Положение посла становилось затруднительно, — он еще рассказал что-то и умолк; владыка тоже молчал и смотрел на птичек.
— Что прикажете доложить князю, ваше высокопреосвященство, — снова попытался так Друкарт. — Его сиятельство усердно вас просит, так как закон ставит его в невозможность…
— Закон… в невозможность… меня просит! — как бы вслух подумал митрополит и вдруг неожиданно перевел глаза на интролигатора, который, страшно беспокоясь, стоял немного поодаль перед ним в согбенной позе…
Слабые веки престарелого владыки опустились и опять поднялись, и нижняя челюсть задвигалась.
— А? что же мне с тобою делать, жид! — протянул он и добавил вопросительно: — а?
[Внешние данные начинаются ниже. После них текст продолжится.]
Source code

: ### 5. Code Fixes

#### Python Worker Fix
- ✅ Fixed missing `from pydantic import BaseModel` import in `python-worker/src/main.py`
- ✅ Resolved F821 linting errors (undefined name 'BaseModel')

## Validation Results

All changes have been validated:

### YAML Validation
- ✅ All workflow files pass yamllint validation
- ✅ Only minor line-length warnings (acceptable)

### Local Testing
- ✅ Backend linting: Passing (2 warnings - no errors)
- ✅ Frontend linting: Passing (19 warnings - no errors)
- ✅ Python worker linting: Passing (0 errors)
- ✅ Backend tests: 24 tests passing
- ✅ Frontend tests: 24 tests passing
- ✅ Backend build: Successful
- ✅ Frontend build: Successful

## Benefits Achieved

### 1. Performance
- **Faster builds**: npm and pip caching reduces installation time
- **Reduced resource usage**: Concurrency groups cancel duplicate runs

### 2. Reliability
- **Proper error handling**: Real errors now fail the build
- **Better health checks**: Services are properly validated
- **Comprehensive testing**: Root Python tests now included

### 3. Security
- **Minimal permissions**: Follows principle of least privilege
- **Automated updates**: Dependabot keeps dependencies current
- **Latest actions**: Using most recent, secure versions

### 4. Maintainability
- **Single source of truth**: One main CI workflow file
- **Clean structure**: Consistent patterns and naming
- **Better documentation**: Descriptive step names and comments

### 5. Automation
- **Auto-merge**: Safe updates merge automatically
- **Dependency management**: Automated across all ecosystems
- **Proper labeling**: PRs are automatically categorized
Ишь ты, какой дурак!
Дергавшийся на месте интролигатор, заслышав обращенное к нему слово, так и рухнулся на землю и пошел извиваться, рыдая и лепеча опять: «Иешу! Иешу! Ганоцри! Ганоцри!»
— Что ты, глупый, кричишь? — проговорил митрополит.
— Ой, васе… ой, васе… васе высокопреосвященство… коли же… коли же никто… никто… як ви…
— Неправда; никто как бог, а не я, — глупый — ты!
— Ой, бог, ой, бог… Ой, Иешу, Иешу…
— Зачем говоришь Иешу? — скажи: господи Иисусе Христе!
— Ой, коли же… господи, ой, Сусе Хриште… Ой, ой, дай мине… дай мине, гошподин… гошподи… дай мое детко!
— Ну, вот так!.. Глупый…
— Он до безумия измучен, владыка, и… удивительно, как он еще держится, — поддержал тут Друкарт.
Митрополит вздохнул и тихо протянул с задушевностью в голосе:
— Любы* николи же ослабевает, — опять поднял глаза к птичкам и вдруг как бы им сказал:
— Не достоин он крещения… отослать его в прием, — и с этим он в то же самое мгновение повернулся и ушел в свои покои.
Апелляции на этот владычный суд не было, и все были довольны, как истинно «смиреннейший» первосвятитель стал вверху всех положений. «Недостойного» крещения хитреца привели в прием и забрили, а ребенка отдали его отцу. Их счастьем и радостью любоваться было некогда; забритый же наемщик, сколько мне помнится, после приема окрестился: он не захотел потерять хорошей крестной матери и тех тридцати рублей, которые тогда давались каждому новокрещенцу-еврею…
Значит, и с этой стороны потери не было, и я на этом мог бы и окончить свой рассказ, если бы к нему не принадлежал особый, весьма замечательный эпилог.
XIX
(Глава вместо эпилога)
С прекращением Крымской войны и возникновением гласности и новых течений в литературе немало молодых людей оставили службу и пустились искать занятий при частных делах, которых тогда вдруг развернулось довольно много. Этим движением был увлечен и я.
Мне привелось примкнуть к операциям одного английского торгового дома, по делам которого я около трех лет был в беспрестанных разъездах.
Останавливаясь, как требовали дела, то в одном, то в другом месте, иногда довольно подолгу, я в свободное время много читал и покупал интересовавших меня старых и новых сочинений. Так, купив раз на ярмарке у ворот Троице-Сергиевой лавры сочинения Вольтера, я заинтересовался нападками этого писателя на библию. Что это в самом деле: как и на чем могло быть написано Моисеем Пятокнижие*, каким способом мог быть истолчен в порошок золотой телец, когда золото в порошок не толчется, и тому подобные вопросы смущали меня и заставляли искать на них удовлетворительного, резонного решения.